Basit tanımıyla, Deflasyon bir iktisadi istikrarsızlık halidir ve sebebi de talep yetersizliğidir. Ve üretim ve istihdam üzerinde olumsuz etkileri olur.
Toplam talebin toplam arz karşısında yetersiz kalması demek, ekonomideki toplam harcamaların mevcut mal ve hizmetlerin tamamını satın almaya yetmemesi demektir. Bu sebeple üretilen mal ve hizmetlerin bir kısmı alıcı bulmaz olur. Bu sonuç üretici ve satıcıların rekabetine ve giderek fiyatların düşmesine sebep olur. Mal ve hizmetlerin bir kısmının satılamaması ve fiyatların düşmesi, karların azalması demektir. Üretici ve satıcıların bu duruma ilk tepkisi mal stoklamasına gitmek, daha sonraki tepkisi ise üretimi kısmak şeklinde ortaya çıkar. Üretimin kısılması, istihdamın kısılması ve işsizliğin artması demektir.[1]
Enflasyon'un tersi olarak algılansa da, aslında tam simetrik bir tersliği olmayan ekonomik durum.
Ayrıca disinflation'la da karıştırılmamalıdır. Disinflation, enflasyonun artış hızının azalması, deflasyon ise fiyatların azalmasıdır.[2]
Charls Rist'e göre üç tür deflasyon vardır:
* Para deflasyonu: Banknotları tedavülden çekip imha etmek demektir. Ekim 1944'te Belçika, banknot ve hesapları bankada bloke ederek böyle bir işlem yapmıştır. Haziran 1948'de Almanya'daki işgal kuvvetleri, ödeme araçlarını yüzde doksanını hükümsüz saymış, Reichsmark'ı on buçuğa bir oranında Alman Markı'na çevirerek tedavüldeki para hacmini azaltmışlardı.

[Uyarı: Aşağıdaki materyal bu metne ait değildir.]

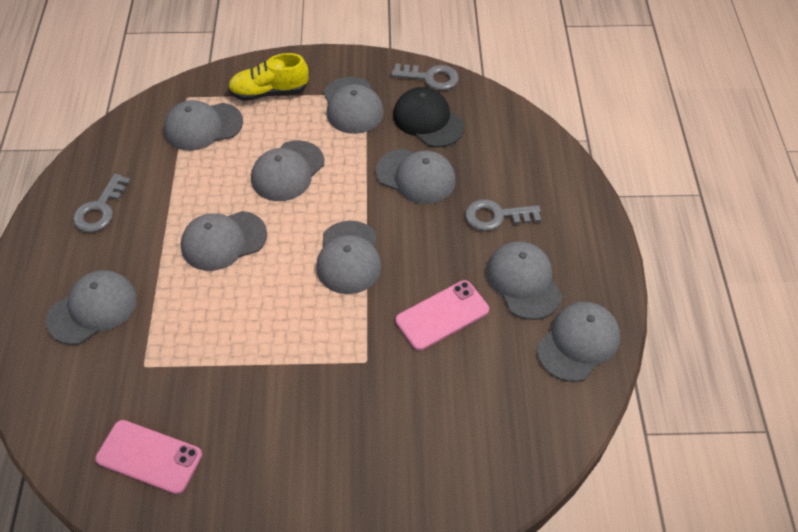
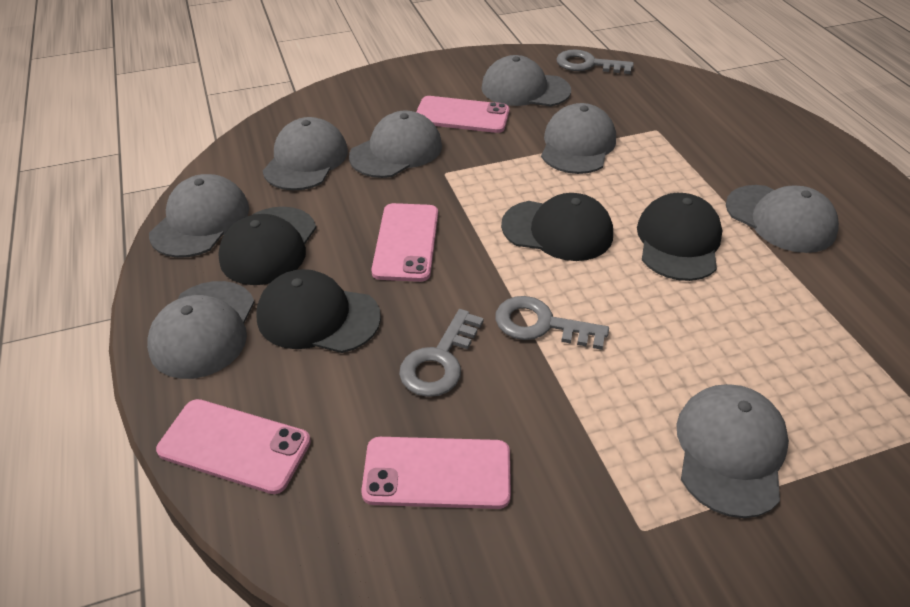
black cap: 1 -> 4
grey cap: 9 -> 8
pink phone: 2 -> 4
yellow shoe: 1 -> 0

* Malî deflasyon: Devlet, bankaların devlet yararına çıkardıkları ödeme araçlarını karşıladığı zaman, deflasyoncu siyasetin başka bir şekli olan malî deflasyon ortaya çıkar. Kamu harcamalarını kısmaya veya vergileri arttırmaya dayanan bütçe fazlalığı siyaseti de malî deflasyonun bir şekli olarak ele alınabilir. Bu fazlalıklar ya kullanılmaz veya kamu borçlarının ödenmesine harcanır.
* Kredi deflasyonu: Deflasyonun üçüncü şekli olan kredi deflasyonu birçok şekilde gerçekleştirilir: Kredi isteklilerini daha ölçülü davranmaya zorladığı için iskonto sınırının yükseltilmesi; bankaların mevduatlarını arttırmaya zorlanmaları, açık piyasa siyaseti veya krediler ile kredi vermenin sıkı bir şekilde denetlenmesi. Fiyatların yükselmesini önlemek için ya arz ya da talep üzerinde durulabilir.[3]